───── Data provided ─────

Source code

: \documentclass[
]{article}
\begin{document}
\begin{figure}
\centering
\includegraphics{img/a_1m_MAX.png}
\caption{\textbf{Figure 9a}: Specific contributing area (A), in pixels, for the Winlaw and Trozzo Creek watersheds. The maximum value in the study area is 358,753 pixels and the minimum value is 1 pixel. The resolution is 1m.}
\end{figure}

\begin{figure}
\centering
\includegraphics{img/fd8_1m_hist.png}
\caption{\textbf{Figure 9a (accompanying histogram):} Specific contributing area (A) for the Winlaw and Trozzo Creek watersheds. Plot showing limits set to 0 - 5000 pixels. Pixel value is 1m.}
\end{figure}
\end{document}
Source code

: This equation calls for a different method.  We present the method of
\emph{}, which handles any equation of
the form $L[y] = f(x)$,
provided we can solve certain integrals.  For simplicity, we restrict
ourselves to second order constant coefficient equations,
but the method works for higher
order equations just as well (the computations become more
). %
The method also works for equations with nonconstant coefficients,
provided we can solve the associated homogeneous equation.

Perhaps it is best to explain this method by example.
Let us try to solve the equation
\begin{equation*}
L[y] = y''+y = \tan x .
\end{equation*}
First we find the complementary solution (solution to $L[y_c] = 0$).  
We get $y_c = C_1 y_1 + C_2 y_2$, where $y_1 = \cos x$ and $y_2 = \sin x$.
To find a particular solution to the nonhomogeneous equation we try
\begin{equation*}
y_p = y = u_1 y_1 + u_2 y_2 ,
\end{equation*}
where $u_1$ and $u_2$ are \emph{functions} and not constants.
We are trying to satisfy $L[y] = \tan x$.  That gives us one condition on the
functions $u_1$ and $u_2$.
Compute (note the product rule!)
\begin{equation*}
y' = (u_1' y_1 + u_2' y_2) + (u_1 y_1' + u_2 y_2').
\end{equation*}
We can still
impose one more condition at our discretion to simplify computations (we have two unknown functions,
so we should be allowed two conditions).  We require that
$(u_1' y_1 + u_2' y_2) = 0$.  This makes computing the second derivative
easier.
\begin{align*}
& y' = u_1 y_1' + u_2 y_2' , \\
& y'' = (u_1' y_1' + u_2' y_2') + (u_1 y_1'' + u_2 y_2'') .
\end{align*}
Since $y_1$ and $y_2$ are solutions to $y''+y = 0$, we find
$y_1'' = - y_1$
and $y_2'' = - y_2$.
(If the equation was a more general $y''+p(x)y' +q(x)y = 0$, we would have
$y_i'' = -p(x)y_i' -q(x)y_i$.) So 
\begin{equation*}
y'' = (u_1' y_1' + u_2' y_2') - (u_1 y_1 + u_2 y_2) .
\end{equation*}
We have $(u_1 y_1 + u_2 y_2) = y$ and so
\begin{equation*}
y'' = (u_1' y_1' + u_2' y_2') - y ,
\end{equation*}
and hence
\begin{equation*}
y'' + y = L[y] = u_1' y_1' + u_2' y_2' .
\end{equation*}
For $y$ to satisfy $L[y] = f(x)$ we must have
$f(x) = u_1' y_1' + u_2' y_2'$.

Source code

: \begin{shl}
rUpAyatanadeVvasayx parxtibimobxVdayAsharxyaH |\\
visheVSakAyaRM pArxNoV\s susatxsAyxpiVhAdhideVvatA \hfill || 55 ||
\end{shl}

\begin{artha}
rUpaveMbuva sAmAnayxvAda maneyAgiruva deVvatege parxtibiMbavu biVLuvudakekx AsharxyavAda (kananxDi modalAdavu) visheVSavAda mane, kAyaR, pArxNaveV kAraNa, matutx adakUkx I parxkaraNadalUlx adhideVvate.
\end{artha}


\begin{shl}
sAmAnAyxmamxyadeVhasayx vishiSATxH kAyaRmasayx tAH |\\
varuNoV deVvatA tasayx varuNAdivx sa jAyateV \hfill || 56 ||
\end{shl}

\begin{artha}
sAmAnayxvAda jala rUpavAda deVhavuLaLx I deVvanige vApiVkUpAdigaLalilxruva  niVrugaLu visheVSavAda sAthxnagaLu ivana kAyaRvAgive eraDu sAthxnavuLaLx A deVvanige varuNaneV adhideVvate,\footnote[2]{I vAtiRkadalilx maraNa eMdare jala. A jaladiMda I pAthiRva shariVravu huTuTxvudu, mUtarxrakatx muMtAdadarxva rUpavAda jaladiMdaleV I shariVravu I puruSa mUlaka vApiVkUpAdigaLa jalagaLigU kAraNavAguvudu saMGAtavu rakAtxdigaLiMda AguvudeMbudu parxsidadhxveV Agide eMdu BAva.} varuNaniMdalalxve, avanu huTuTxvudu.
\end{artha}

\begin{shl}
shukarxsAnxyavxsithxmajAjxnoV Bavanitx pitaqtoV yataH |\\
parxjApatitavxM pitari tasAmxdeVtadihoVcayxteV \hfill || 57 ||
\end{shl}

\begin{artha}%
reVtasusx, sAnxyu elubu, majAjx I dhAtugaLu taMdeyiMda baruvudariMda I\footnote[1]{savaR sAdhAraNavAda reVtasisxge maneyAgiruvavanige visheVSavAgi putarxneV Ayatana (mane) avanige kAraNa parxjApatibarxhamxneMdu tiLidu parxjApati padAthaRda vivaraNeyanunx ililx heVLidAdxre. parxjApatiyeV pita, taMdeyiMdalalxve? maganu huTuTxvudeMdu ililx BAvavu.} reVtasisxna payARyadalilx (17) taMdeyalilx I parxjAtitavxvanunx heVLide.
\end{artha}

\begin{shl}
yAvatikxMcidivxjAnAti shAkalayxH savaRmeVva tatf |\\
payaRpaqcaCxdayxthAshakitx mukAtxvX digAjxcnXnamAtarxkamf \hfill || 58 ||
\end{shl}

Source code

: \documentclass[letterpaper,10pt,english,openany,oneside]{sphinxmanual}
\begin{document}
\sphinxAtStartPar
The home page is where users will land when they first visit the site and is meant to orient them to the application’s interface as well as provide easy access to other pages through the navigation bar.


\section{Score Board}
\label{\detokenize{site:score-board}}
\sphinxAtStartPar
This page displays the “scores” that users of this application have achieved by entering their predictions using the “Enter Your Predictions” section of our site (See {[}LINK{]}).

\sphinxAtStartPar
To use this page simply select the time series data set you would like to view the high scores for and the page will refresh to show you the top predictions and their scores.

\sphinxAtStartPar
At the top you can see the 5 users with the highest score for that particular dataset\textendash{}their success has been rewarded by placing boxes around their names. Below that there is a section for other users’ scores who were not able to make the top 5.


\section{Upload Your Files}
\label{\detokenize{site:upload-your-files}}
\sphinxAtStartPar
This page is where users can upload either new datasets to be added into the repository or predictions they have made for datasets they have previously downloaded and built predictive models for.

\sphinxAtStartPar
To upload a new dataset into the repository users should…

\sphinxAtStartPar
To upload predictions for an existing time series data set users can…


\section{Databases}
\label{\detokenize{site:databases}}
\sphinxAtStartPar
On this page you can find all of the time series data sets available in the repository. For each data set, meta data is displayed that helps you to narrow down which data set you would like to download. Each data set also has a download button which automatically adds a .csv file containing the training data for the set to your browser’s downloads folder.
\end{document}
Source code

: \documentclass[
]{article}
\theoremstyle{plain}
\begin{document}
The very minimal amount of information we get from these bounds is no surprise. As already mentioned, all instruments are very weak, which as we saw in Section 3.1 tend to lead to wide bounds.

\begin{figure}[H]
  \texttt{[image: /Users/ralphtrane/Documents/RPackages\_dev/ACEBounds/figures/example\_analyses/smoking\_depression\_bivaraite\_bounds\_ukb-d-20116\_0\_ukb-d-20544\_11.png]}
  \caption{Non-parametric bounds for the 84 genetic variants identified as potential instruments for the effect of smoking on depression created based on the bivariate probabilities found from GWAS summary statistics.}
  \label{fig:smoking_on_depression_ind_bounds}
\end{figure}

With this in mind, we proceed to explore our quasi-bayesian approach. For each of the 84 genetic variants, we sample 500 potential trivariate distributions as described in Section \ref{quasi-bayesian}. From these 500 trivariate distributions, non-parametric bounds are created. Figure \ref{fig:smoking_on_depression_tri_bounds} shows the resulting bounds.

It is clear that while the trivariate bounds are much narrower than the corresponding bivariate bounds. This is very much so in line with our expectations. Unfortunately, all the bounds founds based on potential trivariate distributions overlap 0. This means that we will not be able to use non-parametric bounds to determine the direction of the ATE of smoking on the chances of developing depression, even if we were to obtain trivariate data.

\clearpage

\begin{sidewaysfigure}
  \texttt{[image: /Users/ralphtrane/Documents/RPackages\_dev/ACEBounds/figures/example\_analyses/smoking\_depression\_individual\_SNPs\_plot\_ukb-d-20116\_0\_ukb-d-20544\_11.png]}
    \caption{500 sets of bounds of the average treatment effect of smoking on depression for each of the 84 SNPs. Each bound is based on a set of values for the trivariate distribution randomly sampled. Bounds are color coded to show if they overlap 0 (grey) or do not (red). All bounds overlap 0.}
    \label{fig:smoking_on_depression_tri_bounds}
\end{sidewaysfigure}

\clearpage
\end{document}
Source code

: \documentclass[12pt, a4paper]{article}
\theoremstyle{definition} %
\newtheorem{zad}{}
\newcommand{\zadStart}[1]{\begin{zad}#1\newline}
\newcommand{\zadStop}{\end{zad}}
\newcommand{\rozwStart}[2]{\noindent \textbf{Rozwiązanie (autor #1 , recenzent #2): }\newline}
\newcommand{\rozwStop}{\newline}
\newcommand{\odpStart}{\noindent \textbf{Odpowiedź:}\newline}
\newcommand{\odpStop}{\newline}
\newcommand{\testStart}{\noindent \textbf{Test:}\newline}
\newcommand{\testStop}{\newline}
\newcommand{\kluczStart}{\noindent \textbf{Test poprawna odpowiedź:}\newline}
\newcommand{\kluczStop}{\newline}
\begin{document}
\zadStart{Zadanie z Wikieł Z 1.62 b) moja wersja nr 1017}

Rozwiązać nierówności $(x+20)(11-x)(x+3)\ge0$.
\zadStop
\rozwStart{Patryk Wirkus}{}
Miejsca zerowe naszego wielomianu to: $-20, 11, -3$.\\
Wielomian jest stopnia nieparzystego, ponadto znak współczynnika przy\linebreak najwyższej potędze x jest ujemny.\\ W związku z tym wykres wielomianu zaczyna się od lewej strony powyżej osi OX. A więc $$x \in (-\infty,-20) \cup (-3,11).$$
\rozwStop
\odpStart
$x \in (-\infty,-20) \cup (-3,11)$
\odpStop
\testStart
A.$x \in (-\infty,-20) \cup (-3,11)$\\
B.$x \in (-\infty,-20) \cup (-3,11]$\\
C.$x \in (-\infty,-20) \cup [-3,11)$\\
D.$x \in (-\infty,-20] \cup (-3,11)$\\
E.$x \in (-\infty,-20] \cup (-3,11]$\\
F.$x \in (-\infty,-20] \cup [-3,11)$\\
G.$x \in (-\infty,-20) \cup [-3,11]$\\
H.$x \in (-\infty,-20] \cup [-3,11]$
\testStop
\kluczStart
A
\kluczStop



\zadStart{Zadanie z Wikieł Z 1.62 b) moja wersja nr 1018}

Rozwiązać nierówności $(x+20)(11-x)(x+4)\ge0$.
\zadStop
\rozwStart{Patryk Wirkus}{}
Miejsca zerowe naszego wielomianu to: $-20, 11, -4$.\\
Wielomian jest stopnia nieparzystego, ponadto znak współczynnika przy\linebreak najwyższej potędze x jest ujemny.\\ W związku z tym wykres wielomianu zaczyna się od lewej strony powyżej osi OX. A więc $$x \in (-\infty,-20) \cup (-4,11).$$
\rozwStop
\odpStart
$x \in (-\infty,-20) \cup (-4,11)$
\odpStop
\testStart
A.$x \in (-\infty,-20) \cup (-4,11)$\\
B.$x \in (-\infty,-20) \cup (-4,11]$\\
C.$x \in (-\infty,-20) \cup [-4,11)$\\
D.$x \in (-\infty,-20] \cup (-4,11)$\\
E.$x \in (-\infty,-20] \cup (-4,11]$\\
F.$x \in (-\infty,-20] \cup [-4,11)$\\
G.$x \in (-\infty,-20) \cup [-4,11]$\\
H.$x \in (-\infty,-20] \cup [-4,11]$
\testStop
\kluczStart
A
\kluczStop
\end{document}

─────

▶ [Assigned task] Read through the data above. Report each line that has the word "computations".

▶ [Response area]
order equations just as well (the computations become more
impose one more condition at our discretion to simplify computations (we have two unknown functions,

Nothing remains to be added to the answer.